Но мы так и не тронулись с места. Кто-то где-то грубо просчитался, и самой дорогостоящей оргии в истории пришел конец.
Он пришел два года назад, и пришел потому, что безграничной уверенности в себе, которой все и определялось, был нанесен сильнейший удар: карточный домик рухнул. И хотя прошло с той поры всего два года, Век Джаза кажется теперь таким же далеким, как довоенные времена. Да и то сказать, ведь все это была жизнь взаймы - десятая часть общества, его сливки, вела существование беззаботное, как у герцогов, и ненадежное, как у хористок. Легко читать теперь мораль; однако как хорошо было, что наши двадцать лет пришлись на такой уверенный в себе и не знавший тревог период истории. Даже разорившись в прах, не надо было беспокоиться о деньгах - их всюду валялось великое множество. Их даже трудно было тратить; чуть ли не свидетелем душевной широты стало принять чье-нибудь приглашение в гости, если оно влекло за собой дорожные расходы. Дороже денег ценилось обаяние, репутация, да и просто хорошие манеры. Это было по-своему восхитительно, но вечные и необходимые человеческие потребности удовлетворялись уже далеко не так полно, как прежде. Писателю достаточно было написать один сносный роман или пьесу, и его уже объявляли гением; мелкая рыбешка чувствовала себя властелином морей - так в годы войны офицеры, примерившие погоны всего четыре месяца назад, командовали сотнями рядовых. На подмостках несколько не бог весть каких крупных звезд осуществляли постановки, о которых потом шумели все; и то же самое происходило везде, вплоть до политики, - должности, означавшие высшую власть и высшую ответственность, не могли привлечь толковых людей: власть и ответственность здесь были несопоставимо выше, чем в мире бизнеса, но платили-то всего пять-шесть тысяч в год.
Теперь пояса вновь туго затянуты, и, оглядываясь на нашу растраченную юность, мы, естественно, изображаем на лицах подобающий ужас.

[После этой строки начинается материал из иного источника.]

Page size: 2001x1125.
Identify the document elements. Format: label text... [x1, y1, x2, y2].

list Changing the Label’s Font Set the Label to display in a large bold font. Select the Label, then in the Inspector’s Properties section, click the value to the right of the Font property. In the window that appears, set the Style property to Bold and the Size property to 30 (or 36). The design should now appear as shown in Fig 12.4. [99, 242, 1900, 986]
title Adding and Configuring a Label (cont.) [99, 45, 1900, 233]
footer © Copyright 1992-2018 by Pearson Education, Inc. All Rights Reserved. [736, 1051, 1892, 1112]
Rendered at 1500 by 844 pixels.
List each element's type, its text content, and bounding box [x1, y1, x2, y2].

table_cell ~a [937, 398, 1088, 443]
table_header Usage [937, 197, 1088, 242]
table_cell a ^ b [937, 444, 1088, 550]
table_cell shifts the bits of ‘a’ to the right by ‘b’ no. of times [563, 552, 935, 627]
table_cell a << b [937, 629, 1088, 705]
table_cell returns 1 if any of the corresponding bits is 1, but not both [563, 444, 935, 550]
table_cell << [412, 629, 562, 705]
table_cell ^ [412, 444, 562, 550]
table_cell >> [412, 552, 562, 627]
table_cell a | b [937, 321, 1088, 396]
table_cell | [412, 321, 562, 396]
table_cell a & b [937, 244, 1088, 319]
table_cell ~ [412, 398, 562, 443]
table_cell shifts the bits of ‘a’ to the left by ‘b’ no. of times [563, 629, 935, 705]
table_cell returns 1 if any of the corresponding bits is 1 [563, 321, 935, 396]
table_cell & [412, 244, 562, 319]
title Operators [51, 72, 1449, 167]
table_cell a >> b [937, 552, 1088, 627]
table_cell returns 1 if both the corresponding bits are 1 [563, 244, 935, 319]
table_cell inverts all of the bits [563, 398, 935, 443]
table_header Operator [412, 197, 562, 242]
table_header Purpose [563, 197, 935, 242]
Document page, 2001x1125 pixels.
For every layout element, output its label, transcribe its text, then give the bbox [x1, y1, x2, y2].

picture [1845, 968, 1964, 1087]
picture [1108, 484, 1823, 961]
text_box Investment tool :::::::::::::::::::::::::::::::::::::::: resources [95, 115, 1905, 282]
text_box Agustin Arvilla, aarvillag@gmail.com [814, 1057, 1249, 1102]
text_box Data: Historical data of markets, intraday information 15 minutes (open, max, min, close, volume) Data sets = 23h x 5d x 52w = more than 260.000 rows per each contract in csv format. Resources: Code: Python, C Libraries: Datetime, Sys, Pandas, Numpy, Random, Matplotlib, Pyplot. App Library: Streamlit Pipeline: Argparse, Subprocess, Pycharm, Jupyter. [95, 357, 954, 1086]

Но нет-нет да послышится вновь приглушенная дробь барабанов, хриплые вздохи тромбонов, и тогда я переношусь назад, к началу 20-х годов, когда мы пили спирт и "с каждым днем нам становилось все лучше и лучше", когда впервые несмело стали подкорачивать юбки и девочки в облегающих платьях выглядели все одинаково и повсюду встречали тебя осточертевшей песенкой "Да, бананов нынче нет", и казалось, что пройдет всего год-другой, и старики уйдут наконец с дороги, предоставив вершить судьбы мира тем, кто видел вещи как они есть, - и нам, кто тогда был молод, все это видится в розовом, романтическом свете, потому что никогда нам уже не вернуть былую остроту восприятия жизни, которая нас окружает.